Vorliegender Text:
════════════════
Ponce-Monolith

Der Ponce-Monolith mit dem Sonnentor im Hintergrund. Wie bei allen Präsentationsmonolithen enden beide Arme des Monolithen in linken Händen, was bei der rechten Körperseite eine unmögliche akrobatische Geste darstellt. Der Grund für diese ungewöhnliche Darstellungsweise ist schwer zu erklären.

Der Ponce-Monolith (auch Ponce-Stele genannt, benannt nach dem bolivianischen Archäologen Carlos Ponce Sanginés) ist ein aus Andesit bestehender Monolith (genauer Stele) der Tiwanaku-Kultur. Er befindet sich in der Ruinenstätte Tiwanaku in Bolivien. Innerhalb der Ruinenstätte steht er im Zentrum von Kalasasaya.
════════════════
Einträge des Datensatzes:

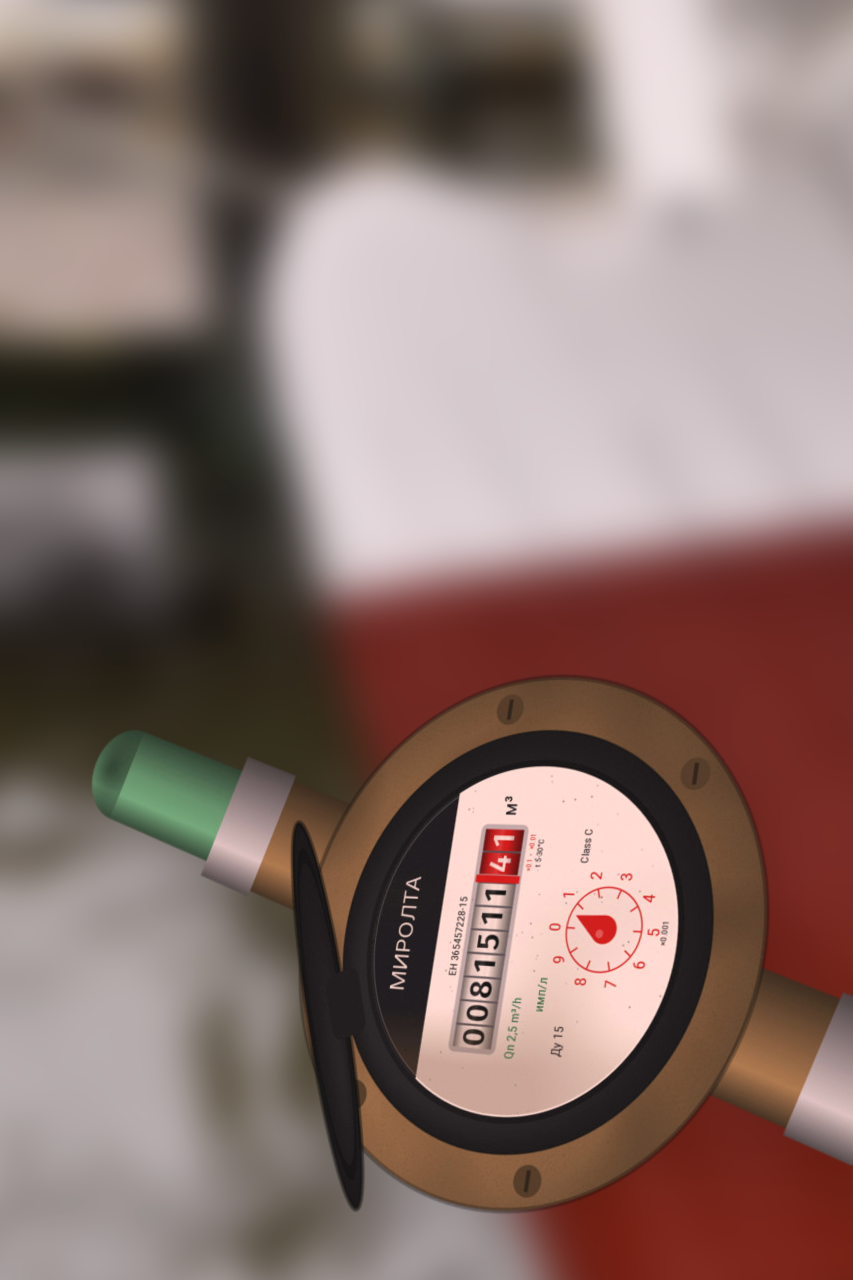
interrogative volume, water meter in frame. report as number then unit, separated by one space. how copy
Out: 81511.410 m³
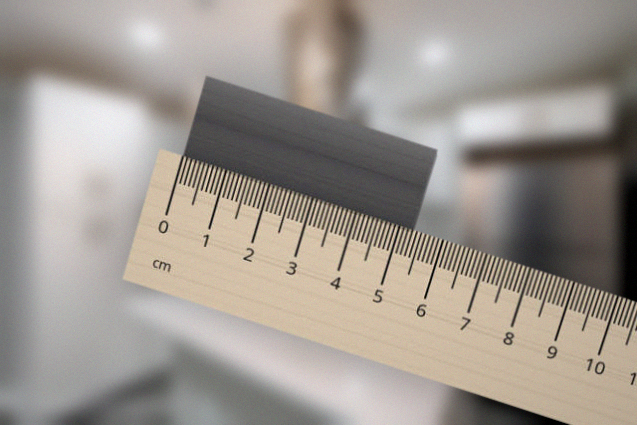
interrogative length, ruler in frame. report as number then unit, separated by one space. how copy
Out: 5.3 cm
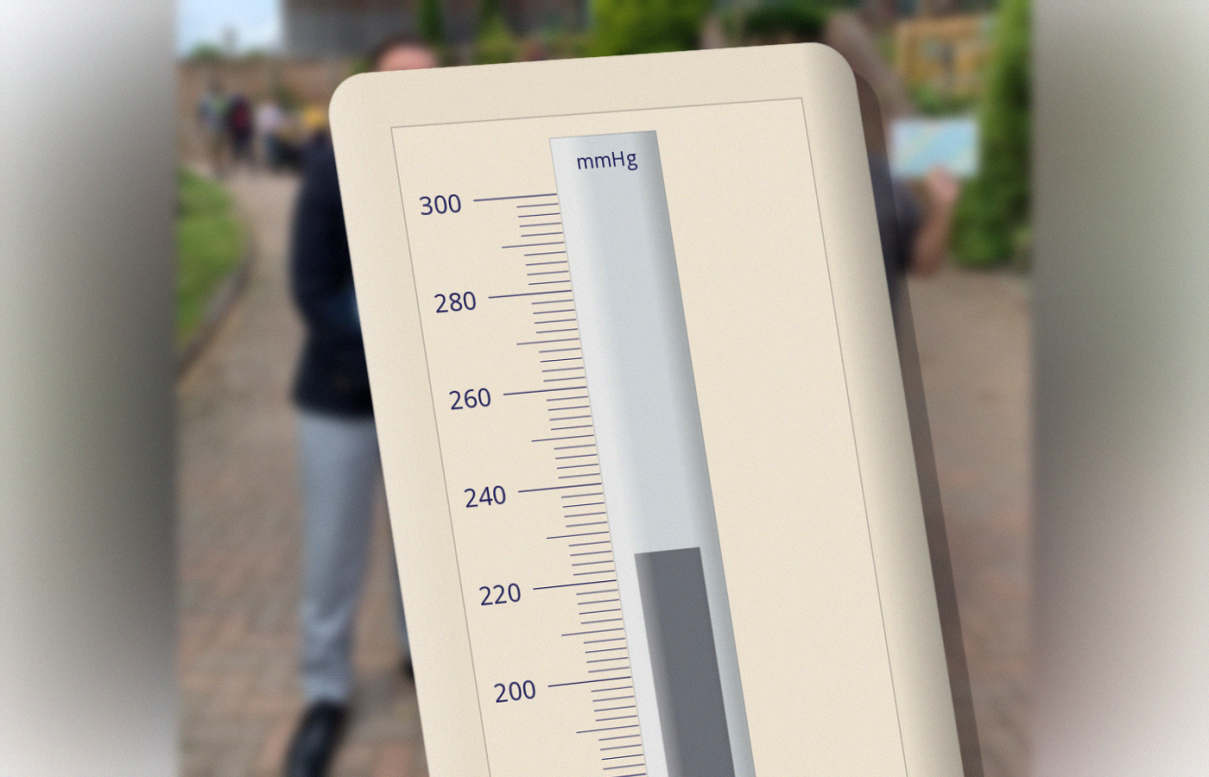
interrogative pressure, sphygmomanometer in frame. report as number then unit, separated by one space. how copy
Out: 225 mmHg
════════════════
Aufgabenliste:
(A) Gib bitte aus dem Text über den Ponce-Monolithen alles von „Der Ponce-Monolith mit“ bis hinunter zu „schwer zu erklären.“ wortgetreu wieder.
(B) Gib alles vom Anfang der Auflistung bis hinunter zur Zeile mit „Out: 5.3 cm“ einschließlich als JSON-Liste von Strings aus, einen String pro Zeile und ohne Leerzeilen. Lass die Bilder dabei weg.
Der Text über den Ponce-Monolithen und die Auflistung sind voneinander unabhängiges Material.

Antworten:
(A)
Der Ponce-Monolith mit dem Sonnentor im Hintergrund. Wie bei allen Präsentationsmonolithen enden beide Arme des Monolithen in linken Händen, was bei der rechten Körperseite eine unmögliche akrobatische Geste darstellt. Der Grund für diese ungewöhnliche Darstellungsweise ist schwer zu erklären.

(B)
[
  "interrogative volume, water meter in frame. report as number then unit, separated by one space. how copy",
  "Out: 81511.410 m³",
  "interrogative length, ruler in frame. report as number then unit, separated by one space. how copy",
  "Out: 5.3 cm"
]